## What you should do:
Edit the data below so that every "common name" becomes "vernacular name", keeping all other text the same.
Raw data start
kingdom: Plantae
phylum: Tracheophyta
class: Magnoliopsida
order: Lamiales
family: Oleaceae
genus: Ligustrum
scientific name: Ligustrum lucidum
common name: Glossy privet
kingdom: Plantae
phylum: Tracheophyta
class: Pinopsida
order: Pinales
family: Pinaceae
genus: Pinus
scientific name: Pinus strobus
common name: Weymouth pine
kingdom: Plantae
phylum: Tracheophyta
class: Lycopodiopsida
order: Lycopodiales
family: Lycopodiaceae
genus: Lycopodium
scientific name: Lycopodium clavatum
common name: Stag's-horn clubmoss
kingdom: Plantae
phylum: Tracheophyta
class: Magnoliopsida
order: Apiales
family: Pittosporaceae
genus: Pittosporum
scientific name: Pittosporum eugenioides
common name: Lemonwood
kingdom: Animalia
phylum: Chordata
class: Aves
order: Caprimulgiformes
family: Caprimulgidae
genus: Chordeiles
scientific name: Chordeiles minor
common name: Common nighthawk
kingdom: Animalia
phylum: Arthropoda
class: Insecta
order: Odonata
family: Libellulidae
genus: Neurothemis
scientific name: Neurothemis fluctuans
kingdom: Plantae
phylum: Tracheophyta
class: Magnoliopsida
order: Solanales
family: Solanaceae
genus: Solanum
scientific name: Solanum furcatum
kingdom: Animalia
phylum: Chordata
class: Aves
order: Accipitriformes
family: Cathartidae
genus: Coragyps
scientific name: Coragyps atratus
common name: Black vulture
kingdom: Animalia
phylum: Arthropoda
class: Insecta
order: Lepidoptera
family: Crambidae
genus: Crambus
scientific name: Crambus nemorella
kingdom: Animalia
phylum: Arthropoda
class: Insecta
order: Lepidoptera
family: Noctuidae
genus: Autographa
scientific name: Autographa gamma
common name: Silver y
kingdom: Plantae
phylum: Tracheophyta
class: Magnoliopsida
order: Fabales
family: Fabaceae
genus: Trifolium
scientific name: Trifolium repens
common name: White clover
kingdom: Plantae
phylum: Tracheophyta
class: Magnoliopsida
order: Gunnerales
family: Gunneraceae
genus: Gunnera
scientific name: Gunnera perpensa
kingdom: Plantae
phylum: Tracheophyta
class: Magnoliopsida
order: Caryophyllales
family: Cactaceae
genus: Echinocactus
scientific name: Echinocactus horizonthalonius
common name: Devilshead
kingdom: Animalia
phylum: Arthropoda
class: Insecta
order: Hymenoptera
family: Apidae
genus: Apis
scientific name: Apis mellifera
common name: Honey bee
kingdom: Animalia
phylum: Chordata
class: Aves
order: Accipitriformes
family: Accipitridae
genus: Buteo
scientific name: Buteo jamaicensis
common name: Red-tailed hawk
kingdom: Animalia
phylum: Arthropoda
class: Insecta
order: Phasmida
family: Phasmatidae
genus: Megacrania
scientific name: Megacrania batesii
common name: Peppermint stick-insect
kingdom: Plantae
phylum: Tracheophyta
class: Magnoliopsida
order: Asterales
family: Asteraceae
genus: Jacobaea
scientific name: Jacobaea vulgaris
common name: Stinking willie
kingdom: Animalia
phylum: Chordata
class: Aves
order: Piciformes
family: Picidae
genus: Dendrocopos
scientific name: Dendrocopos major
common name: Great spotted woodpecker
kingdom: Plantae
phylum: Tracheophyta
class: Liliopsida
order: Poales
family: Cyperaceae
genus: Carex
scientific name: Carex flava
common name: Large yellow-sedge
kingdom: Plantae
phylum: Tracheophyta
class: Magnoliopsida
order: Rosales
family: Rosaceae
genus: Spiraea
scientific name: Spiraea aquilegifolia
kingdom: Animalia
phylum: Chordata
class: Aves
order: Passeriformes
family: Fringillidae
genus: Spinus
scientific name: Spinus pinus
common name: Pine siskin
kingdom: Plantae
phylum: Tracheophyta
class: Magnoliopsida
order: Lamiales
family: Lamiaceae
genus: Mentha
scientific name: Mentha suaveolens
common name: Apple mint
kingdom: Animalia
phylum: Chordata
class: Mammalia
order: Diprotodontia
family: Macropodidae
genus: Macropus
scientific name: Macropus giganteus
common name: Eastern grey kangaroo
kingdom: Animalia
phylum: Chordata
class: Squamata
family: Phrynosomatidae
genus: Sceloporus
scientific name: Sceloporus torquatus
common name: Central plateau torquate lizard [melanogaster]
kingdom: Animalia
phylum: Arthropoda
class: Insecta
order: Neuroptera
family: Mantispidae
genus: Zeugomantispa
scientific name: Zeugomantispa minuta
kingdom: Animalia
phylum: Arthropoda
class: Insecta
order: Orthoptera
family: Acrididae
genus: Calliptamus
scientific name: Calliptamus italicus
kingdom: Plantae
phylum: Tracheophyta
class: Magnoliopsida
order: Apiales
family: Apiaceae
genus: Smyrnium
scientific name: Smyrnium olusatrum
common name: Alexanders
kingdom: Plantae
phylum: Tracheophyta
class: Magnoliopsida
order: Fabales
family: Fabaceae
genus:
Raw data end
## Response to the task:
kingdom: Plantae
phylum: Tracheophyta
class: Magnoliopsida
order: Lamiales
family: Oleaceae
genus: Ligustrum
scientific name: Ligustrum lucidum
vernacular name: Glossy privet
kingdom: Plantae
phylum: Tracheophyta
class: Pinopsida
order: Pinales
family: Pinaceae
genus: Pinus
scientific name: Pinus strobus
vernacular name: Weymouth pine
kingdom: Plantae
phylum: Tracheophyta
class: Lycopodiopsida
order: Lycopodiales
family: Lycopodiaceae
genus: Lycopodium
scientific name: Lycopodium clavatum
vernacular name: Stag's-horn clubmoss
kingdom: Plantae
phylum: Tracheophyta
class: Magnoliopsida
order: Apiales
family: Pittosporaceae
genus: Pittosporum
scientific name: Pittosporum eugenioides
vernacular name: Lemonwood
kingdom: Animalia
phylum: Chordata
class: Aves
order: Caprimulgiformes
family: Caprimulgidae
genus: Chordeiles
scientific name: Chordeiles minor
vernacular name: Common nighthawk
kingdom: Animalia
phylum: Arthropoda
class: Insecta
order: Odonata
family: Libellulidae
genus: Neurothemis
scientific name: Neurothemis fluctuans
kingdom: Plantae
phylum: Tracheophyta
class: Magnoliopsida
order: Solanales
family: Solanaceae
genus: Solanum
scientific name: Solanum furcatum
kingdom: Animalia
phylum: Chordata
class: Aves
order: Accipitriformes
family: Cathartidae
genus: Coragyps
scientific name: Coragyps atratus
vernacular name: Black vulture
kingdom: Animalia
phylum: Arthropoda
class: Insecta
order: Lepidoptera
family: Crambidae
genus: Crambus
scientific name: Crambus nemorella
kingdom: Animalia
phylum: Arthropoda
class: Insecta
order: Lepidoptera
family: Noctuidae
genus: Autographa
scientific name: Autographa gamma
vernacular name: Silver y
kingdom: Plantae
phylum: Tracheophyta
class: Magnoliopsida
order: Fabales
family: Fabaceae
genus: Trifolium
scientific name: Trifolium repens
vernacular name: White clover
kingdom: Plantae
phylum: Tracheophyta
class: Magnoliopsida
order: Gunnerales
family: Gunneraceae
genus: Gunnera
scientific name: Gunnera perpensa
kingdom: Plantae
phylum: Tracheophyta
class: Magnoliopsida
order: Caryophyllales
family: Cactaceae
genus: Echinocactus
scientific name: Echinocactus horizonthalonius
vernacular name: Devilshead
kingdom: Animalia
phylum: Arthropoda
class: Insecta
order: Hymenoptera
family: Apidae
genus: Apis
scientific name: Apis mellifera
vernacular name: Honey bee
kingdom: Animalia
phylum: Chordata
class: Aves
order: Accipitriformes
family: Accipitridae
genus: Buteo
scientific name: Buteo jamaicensis
vernacular name: Red-tailed hawk
kingdom: Animalia
phylum: Arthropoda
class: Insecta
order: Phasmida
family: Phasmatidae
genus: Megacrania
scientific name: Megacrania batesii
vernacular name: Peppermint stick-insect
kingdom: Plantae
phylum: Tracheophyta
class: Magnoliopsida
order: Asterales
family: Asteraceae
genus: Jacobaea
scientific name: Jacobaea vulgaris
vernacular name: Stinking willie
kingdom: Animalia
phylum: Chordata
class: Aves
order: Piciformes
family: Picidae
genus: Dendrocopos
scientific name: Dendrocopos major
vernacular name: Great spotted woodpecker
kingdom: Plantae
phylum: Tracheophyta
class: Liliopsida
order: Poales
family: Cyperaceae
genus: Carex
scientific name: Carex flava
vernacular name: Large yellow-sedge
kingdom: Plantae
phylum: Tracheophyta
class: Magnoliopsida
order: Rosales
family: Rosaceae
genus: Spiraea
scientific name: Spiraea aquilegifolia
kingdom: Animalia
phylum: Chordata
class: Aves
order: Passeriformes
family: Fringillidae
genus: Spinus
scientific name: Spinus pinus
vernacular name: Pine siskin
kingdom: Plantae
phylum: Tracheophyta
class: Magnoliopsida
order: Lamiales
family: Lamiaceae
genus: Mentha
scientific name: Mentha suaveolens
vernacular name: Apple mint
kingdom: Animalia
phylum: Chordata
class: Mammalia
order: Diprotodontia
family: Macropodidae
genus: Macropus
scientific name: Macropus giganteus
vernacular name: Eastern grey kangaroo
kingdom: Animalia
phylum: Chordata
class: Squamata
family: Phrynosomatidae
genus: Sceloporus
scientific name: Sceloporus torquatus
vernacular name: Central plateau torquate lizard [melanogaster]
kingdom: Animalia
phylum: Arthropoda
class: Insecta
order: Neuroptera
family: Mantispidae
genus: Zeugomantispa
scientific name: Zeugomantispa minuta
kingdom: Animalia
phylum: Arthropoda
class: Insecta
order: Orthoptera
family: Acrididae
genus: Calliptamus
scientific name: Calliptamus italicus
kingdom: Plantae
phylum: Tracheophyta
class: Magnoliopsida
order: Apiales
family: Apiaceae
genus: Smyrnium
scientific name: Smyrnium olusatrum
vernacular name: Alexanders
kingdom: Plantae
phylum: Tracheophyta
class: Magnoliopsida
order: Fabales
family: Fabaceae
genus:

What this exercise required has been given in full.